On Fri, 2017-03-24 at 13:47 -0400, Luiz Capitulino wrote:
> @@ -747,7 +747,15 @@ virProcessSetMaxMemLock(pid_t pid, unsigned
long long bytes)
> if (bytes == 0)
> return 0;
>
> - rlim.rlim_cur = rlim.rlim_max = bytes;
> + /* We use VIR_DOMAIN_MEMORY_PARAM_UNLIMITED internally to represent
> + * unlimited memory amounts, but setrlimit() and prlimit() use
> + * RLIM_INFINITY for the same purpose, so we need to translate between
> + * the two conventions */
> + if (virMemoryLimitIsSet(bytes))
> + rlim.rlim_cur = rlim.rlim_max = bytes;
> + else
> + rlim.rlim_cur = rlim.rlim_max = RLIM_INFINITY;
I know I'm not very smart, but I had trouble parsing this. What
about:
if (virMemoryLimitIsInfinity(bytes))
rlim.rlim_cur = rlim.rlim_max = RLIM_INFINITY;
...
This reads better, and avoids using virMemoryLimitIsSet() which
seems very error-prone. It doesn't check for zero and it's strange
that "limit < infinity" means "limit is set".
I would love to have something like that, and in fact I
spent a significant amount of time trying to clean up the
way libvirt stores and represents memory limits. The short
version is: not gonna happen ;)
Moreover, while the current API looks poorly named in this
context, it's also used for other memory limits and the
names make more sense there, so it's not a terrible API
when you look at the big picture.
The case where bytes is zero is accounted for, though. You
can see it right at the beginning of the hunk.
*****
**Required action 1**
Quote the code review email word for word, starting at the words "I would love" and ending after "gonna happen ;)".
**Required action 2**
Answer these about the code review email:
(a) Which function does the patch hunk change?
(b) What do setrlimit() and prlimit() use to represent unlimited memory?
(c) Where is the case of bytes being zero accounted for?
Answer from the code review email alone.
*****
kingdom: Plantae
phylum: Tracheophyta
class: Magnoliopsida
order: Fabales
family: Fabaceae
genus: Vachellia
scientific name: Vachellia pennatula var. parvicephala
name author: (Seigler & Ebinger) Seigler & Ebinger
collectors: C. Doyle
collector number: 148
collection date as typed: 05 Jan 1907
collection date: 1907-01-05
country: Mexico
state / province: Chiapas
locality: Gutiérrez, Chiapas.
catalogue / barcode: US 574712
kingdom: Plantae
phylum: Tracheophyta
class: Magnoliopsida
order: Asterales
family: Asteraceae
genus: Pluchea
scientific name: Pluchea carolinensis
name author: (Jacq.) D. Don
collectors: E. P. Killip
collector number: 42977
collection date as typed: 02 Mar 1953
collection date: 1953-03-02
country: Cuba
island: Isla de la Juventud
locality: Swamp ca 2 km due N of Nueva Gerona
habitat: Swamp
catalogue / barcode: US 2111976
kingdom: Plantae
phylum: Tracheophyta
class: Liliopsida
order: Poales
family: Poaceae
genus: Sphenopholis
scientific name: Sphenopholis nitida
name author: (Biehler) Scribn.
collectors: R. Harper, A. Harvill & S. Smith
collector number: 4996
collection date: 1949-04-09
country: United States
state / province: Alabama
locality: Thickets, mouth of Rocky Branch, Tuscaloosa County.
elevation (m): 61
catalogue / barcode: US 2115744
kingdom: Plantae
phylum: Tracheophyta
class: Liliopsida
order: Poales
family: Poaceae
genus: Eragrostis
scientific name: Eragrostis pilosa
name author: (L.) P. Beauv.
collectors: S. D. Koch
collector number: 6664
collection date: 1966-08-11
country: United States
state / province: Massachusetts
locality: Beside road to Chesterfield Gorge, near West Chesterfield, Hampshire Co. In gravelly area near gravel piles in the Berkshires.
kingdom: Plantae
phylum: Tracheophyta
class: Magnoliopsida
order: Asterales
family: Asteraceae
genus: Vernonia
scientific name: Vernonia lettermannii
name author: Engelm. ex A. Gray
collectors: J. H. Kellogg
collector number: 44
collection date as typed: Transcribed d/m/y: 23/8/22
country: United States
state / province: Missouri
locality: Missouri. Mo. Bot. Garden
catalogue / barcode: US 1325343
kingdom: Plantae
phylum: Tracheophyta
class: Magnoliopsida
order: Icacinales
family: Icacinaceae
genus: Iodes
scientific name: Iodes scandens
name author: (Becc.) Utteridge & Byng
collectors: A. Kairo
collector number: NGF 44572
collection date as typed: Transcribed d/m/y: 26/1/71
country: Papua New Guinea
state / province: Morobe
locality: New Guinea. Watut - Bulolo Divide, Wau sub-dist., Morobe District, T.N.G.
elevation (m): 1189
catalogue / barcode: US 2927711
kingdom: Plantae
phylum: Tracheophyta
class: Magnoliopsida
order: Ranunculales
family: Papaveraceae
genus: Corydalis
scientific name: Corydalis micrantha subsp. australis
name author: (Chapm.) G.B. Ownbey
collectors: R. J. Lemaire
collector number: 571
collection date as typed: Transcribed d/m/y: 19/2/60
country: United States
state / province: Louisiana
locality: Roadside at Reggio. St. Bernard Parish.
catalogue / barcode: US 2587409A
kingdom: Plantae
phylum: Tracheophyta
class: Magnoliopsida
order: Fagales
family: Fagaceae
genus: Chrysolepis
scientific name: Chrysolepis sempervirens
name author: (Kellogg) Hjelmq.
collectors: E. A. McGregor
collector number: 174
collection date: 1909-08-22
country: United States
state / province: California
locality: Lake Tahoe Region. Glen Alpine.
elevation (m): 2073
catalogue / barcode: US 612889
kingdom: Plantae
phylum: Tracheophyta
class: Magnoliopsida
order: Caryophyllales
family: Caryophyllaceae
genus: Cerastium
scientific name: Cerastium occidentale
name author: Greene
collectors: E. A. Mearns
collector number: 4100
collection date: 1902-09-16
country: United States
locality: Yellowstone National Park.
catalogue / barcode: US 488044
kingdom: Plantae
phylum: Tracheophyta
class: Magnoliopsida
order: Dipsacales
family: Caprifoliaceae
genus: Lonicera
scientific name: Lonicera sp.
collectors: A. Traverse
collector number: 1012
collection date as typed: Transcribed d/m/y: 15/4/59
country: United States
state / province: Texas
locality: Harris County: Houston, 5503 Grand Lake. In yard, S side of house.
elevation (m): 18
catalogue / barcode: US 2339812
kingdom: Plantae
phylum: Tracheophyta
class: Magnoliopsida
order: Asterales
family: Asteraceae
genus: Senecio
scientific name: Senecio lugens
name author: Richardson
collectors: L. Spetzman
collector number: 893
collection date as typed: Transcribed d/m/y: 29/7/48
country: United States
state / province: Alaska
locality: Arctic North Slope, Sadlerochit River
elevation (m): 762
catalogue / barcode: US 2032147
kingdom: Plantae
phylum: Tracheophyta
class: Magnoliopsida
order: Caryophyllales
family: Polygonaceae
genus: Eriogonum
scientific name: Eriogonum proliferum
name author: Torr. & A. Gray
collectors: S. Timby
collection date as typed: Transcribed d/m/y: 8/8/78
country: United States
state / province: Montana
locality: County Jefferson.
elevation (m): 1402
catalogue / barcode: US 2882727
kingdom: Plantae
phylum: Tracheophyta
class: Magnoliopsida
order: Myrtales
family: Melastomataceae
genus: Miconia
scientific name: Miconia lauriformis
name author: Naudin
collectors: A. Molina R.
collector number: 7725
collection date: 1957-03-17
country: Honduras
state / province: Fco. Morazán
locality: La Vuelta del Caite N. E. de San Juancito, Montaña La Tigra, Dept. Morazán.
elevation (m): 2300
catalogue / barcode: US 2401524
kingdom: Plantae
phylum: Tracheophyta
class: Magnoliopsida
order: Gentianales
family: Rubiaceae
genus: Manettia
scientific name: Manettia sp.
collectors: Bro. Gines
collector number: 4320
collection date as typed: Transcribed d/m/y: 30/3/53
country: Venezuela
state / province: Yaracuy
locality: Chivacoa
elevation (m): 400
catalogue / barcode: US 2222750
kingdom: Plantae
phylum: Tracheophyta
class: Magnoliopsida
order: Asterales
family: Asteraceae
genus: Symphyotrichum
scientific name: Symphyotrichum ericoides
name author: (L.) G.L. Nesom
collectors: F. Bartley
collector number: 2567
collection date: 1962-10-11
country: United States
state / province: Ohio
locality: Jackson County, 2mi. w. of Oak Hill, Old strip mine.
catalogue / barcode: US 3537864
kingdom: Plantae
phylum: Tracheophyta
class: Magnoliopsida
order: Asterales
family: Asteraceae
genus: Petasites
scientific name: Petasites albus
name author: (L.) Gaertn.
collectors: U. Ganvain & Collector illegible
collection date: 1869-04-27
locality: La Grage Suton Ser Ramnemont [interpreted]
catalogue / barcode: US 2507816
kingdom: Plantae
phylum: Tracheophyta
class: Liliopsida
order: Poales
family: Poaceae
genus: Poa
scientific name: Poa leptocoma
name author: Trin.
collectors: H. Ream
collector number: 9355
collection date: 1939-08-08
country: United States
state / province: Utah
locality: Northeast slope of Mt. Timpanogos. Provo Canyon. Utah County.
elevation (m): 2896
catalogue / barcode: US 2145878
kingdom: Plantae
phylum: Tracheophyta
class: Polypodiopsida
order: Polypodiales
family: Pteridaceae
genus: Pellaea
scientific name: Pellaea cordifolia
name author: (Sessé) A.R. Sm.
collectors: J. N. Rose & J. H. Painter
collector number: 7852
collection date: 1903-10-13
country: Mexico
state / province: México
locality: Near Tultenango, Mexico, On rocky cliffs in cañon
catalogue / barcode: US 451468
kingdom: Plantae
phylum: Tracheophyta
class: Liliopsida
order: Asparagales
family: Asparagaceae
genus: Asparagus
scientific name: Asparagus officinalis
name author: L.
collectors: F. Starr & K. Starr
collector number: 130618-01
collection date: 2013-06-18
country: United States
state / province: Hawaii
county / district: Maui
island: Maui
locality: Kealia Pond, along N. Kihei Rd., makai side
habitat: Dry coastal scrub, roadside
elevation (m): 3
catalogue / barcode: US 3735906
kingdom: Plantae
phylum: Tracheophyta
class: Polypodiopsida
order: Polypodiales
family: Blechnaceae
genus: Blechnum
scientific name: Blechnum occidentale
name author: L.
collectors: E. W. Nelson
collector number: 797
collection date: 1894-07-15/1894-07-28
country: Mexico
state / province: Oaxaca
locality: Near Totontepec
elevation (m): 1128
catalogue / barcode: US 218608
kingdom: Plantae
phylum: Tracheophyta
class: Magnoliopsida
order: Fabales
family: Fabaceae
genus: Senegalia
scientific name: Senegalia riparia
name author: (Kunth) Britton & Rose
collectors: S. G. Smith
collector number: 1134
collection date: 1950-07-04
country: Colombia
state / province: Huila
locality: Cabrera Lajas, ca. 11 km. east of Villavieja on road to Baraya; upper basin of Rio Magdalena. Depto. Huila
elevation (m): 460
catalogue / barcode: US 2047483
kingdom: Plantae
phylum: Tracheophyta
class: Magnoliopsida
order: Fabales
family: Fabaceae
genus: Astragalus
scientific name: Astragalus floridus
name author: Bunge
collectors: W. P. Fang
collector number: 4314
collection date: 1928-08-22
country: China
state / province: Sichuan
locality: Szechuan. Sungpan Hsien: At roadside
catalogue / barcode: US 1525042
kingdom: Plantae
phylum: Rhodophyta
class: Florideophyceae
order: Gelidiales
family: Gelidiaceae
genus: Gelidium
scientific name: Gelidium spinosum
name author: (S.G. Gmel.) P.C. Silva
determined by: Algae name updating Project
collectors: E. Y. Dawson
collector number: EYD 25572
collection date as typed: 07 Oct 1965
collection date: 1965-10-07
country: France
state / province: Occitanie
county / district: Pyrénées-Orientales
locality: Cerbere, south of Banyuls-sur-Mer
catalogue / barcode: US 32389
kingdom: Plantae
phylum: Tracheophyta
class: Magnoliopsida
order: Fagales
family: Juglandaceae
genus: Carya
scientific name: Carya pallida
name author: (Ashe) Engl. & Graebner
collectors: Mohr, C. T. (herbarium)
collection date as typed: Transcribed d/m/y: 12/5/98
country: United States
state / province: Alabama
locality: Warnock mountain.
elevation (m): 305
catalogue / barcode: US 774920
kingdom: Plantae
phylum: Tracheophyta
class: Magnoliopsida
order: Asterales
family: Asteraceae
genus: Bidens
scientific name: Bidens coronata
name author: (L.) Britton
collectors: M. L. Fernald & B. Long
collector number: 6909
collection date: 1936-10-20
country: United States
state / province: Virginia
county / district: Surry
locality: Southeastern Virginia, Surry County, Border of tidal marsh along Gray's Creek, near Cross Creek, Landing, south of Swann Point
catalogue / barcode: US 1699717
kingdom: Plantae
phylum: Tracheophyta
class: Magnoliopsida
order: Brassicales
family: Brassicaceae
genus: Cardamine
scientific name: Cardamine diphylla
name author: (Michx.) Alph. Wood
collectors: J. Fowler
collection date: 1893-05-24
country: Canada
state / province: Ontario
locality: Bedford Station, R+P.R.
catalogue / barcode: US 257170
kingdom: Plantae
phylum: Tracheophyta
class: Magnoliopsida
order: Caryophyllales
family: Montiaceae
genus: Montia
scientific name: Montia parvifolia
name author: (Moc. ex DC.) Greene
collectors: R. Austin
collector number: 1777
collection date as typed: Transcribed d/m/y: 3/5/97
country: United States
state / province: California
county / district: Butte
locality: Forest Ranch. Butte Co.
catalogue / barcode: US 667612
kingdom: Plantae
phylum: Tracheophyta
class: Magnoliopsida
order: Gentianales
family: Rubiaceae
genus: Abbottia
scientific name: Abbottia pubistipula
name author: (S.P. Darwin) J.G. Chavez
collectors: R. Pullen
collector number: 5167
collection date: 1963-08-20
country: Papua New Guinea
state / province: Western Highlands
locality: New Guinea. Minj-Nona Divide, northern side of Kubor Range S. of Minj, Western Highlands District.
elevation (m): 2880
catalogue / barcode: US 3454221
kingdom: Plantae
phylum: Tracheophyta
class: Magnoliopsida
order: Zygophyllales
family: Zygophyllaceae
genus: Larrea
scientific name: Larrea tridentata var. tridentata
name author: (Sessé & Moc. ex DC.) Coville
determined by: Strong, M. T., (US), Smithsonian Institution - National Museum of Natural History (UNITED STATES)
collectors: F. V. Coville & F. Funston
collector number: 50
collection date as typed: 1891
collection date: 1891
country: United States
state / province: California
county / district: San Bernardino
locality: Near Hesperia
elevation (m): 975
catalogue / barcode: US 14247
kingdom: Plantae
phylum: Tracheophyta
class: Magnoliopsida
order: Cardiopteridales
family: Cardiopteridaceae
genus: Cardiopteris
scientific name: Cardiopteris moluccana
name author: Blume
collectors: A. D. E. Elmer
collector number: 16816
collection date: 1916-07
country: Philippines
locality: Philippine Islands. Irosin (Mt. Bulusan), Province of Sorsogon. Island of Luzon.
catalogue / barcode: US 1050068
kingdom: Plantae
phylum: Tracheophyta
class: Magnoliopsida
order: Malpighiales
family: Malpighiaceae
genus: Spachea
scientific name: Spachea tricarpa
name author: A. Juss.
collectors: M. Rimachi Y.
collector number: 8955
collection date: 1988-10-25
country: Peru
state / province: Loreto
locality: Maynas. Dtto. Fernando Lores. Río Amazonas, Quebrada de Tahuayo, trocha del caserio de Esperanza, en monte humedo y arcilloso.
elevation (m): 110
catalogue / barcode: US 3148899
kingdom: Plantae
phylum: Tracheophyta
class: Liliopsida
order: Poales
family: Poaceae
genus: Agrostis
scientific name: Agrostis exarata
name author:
*****
**Your response 1**
I would love to have something like that, and in fact I
spent a significant amount of time trying to clean up the
way libvirt stores and represents memory limits. The short
version is: not gonna happen ;)

**Your response 2**
(a) virProcessSetMaxMemLock
(b) RLIM_INFINITY
(c) Right at the beginning of the hunk